The case I was working on had gone head over heels to hell.
Everything was wrong.
The leads shook, the connections were weak, the logistics lacked logic. Even my street-mouths had clamped shut on me.
I couldn't even get close.


Then someone nailed a tag to my back, and losing him made a mess of my suit, his career, and a handy eight-ball.

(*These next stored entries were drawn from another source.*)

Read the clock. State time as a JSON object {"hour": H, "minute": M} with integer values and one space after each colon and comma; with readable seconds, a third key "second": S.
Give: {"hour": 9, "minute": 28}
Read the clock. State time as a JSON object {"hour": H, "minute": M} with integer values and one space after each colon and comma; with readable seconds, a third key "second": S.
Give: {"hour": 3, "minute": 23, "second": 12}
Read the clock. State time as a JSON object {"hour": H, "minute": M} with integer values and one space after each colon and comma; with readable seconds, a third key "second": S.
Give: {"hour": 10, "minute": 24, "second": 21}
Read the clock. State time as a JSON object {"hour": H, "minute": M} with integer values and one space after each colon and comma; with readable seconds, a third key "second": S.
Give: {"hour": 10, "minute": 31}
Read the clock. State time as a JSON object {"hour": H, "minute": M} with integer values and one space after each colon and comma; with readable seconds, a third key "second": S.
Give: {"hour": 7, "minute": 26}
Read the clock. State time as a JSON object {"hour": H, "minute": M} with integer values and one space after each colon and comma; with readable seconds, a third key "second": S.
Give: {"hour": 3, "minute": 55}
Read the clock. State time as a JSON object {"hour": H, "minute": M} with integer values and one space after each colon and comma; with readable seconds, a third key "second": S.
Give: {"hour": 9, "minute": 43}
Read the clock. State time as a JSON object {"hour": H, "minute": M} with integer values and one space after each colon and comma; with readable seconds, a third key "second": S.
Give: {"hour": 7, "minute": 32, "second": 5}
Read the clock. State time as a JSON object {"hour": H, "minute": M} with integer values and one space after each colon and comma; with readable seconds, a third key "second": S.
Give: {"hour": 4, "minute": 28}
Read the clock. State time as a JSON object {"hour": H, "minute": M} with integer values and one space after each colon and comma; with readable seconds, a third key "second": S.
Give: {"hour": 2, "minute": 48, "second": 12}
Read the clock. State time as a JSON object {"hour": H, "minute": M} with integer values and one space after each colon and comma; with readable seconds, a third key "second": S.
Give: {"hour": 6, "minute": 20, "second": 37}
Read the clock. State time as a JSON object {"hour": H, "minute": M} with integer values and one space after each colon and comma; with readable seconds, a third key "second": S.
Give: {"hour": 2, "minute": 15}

I'd gone sulking into Frankie's Green after another everything-for-nothing day.
The place was close enough to empty that this snake tried to shake me down in the middle of a three-cushion jewel I would've made
if not for the blade at my throat demanding attention.


"Friend," he called me. I put both hands flat on the warm felt and exhaled so slowly I stopped my heart.
"Let's talk, friend."

I raised an eyebrow at the rack boy, spooned up the eight-ball he cued me and caught my new pal full in the cheek.
His mouth filled up with raw hamburger, I heard enamel tearing through his tongue,
clapped another handful into the bridge of his nose and watched his head explode.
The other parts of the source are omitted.